Tuesday, July 7, 2015

Death and Taxes

In my research into the Greene's of Coventry, one of the most wonderful caches of materials that I found was an almost continuous collection of tax books beginning in about 1756. The town has tax records for every year until the 1810s (when I stopped looking!). Some of them have been transcribed by Catherine Hey in the Rhode Island Roots special edition of "Gleanings from Rhode Island Town Records: Early Coventry Record" (RI Roots, April 2010), but her coverage is from 1756 to 1769. There were more, and the ones that I was particularly fascinated by were the ones that covered the years from 1770 to 1800. For every year, you will find two different books, a town rate book, and a state rate book, since the town was responsible for sending money collected from landowners to pay its share of state expenses, and the town also needed a separate income source for its own expenses. For some years, you may also find an estate rate book. Some of the books contain poll counts (nice for a head count of adult males that may still be living at home) and how much each person owed in taxes. It's difficult to track how much a person's estate might have grown based on the taxes paid, since the rates changed, as did the currency value, but the thing I like best about tax books is that you can see men coming of age, dying off, moving into town and buying property.
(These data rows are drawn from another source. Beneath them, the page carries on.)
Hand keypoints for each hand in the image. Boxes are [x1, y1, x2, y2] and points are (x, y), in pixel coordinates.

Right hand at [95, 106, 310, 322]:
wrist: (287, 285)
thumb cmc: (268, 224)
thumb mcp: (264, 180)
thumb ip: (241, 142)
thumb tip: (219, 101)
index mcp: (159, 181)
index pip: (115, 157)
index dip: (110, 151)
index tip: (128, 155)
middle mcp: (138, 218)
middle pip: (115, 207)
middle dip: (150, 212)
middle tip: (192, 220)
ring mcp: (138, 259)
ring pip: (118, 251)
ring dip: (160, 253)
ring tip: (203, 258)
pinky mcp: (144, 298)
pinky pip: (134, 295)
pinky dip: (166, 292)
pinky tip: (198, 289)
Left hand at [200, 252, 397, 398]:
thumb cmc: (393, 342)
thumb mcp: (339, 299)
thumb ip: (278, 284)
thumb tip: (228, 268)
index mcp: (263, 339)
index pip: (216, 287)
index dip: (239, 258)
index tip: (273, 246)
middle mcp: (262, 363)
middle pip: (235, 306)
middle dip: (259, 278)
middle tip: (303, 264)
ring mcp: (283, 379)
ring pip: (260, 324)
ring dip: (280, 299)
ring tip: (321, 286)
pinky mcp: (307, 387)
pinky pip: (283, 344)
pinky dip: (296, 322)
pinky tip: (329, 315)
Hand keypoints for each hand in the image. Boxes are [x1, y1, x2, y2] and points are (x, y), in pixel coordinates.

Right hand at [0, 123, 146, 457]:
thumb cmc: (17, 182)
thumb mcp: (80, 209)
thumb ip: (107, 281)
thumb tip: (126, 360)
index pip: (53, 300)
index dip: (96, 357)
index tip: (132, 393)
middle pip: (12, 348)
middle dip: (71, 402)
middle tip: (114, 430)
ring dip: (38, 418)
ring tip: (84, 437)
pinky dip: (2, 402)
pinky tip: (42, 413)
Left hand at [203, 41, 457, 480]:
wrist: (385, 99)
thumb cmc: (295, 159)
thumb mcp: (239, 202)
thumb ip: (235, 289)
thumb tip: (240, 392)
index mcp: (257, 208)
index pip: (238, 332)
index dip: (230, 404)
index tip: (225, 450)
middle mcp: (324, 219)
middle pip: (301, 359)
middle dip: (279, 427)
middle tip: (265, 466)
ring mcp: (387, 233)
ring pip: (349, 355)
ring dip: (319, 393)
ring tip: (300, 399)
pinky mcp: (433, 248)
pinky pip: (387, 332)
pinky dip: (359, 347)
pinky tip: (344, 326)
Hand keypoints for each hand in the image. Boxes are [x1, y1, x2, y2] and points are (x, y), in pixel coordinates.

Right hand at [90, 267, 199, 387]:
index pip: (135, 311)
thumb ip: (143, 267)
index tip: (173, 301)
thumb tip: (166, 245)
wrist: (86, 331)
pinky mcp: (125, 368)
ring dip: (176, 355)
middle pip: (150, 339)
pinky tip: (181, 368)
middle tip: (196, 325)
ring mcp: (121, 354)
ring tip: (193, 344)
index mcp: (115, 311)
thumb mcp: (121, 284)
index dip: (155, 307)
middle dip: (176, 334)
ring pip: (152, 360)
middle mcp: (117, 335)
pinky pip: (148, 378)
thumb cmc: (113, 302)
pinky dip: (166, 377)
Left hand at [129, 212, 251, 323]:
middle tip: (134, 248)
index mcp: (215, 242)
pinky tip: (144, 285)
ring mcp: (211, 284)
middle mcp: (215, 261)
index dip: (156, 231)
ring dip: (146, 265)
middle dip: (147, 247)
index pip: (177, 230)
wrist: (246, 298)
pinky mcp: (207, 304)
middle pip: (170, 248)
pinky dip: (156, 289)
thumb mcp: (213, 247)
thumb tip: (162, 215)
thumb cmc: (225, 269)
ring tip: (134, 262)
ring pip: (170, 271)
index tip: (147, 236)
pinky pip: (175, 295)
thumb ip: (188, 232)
Here's the first page of the State rate book for 1785
Coventry State Tax Rate book for 1785, Coventry Town Clerk's Office, Coventry, RI.
I love the coffee mug stain on this one.

Here is the Coventry Town Rate book for 1779.
Coventry Town Rate Book for 1779, Coventry Town Clerk's Office, Coventry, RI.
The earliest ones are grouped alphabetically by the first letter of the first name, and the later are grouped by the first letter of the last name, after that it's just a seemingly random list. By looking at a series of years, though, it looks as if they used previous years tax books to write the new ones, so the lists appear very similar from year to year, with the main changes being related to people who may have died during the year, and naming their widows in the place of the men who died. It also appears that the folks may have been grouped geographically by surname, but that's just a hunch on my part.

There's one other interesting type of Coventry tax books that shows "Value of Estates." I presume that this is really more of a list of landowners and an approximate value of the property that they own, but it also lists the heirs of particular estates, so you can see who inherited the property. This is an example from 1780.
Value of Estate Book for 1780, Coventry Town Clerk's Office, Coventry, RI.
I'm off to look for a similar series of tax books for some other Rhode Island towns including Tiverton and Portsmouth for another project, hoping to solve some more brick wall problems with tax list data. Wish me luck!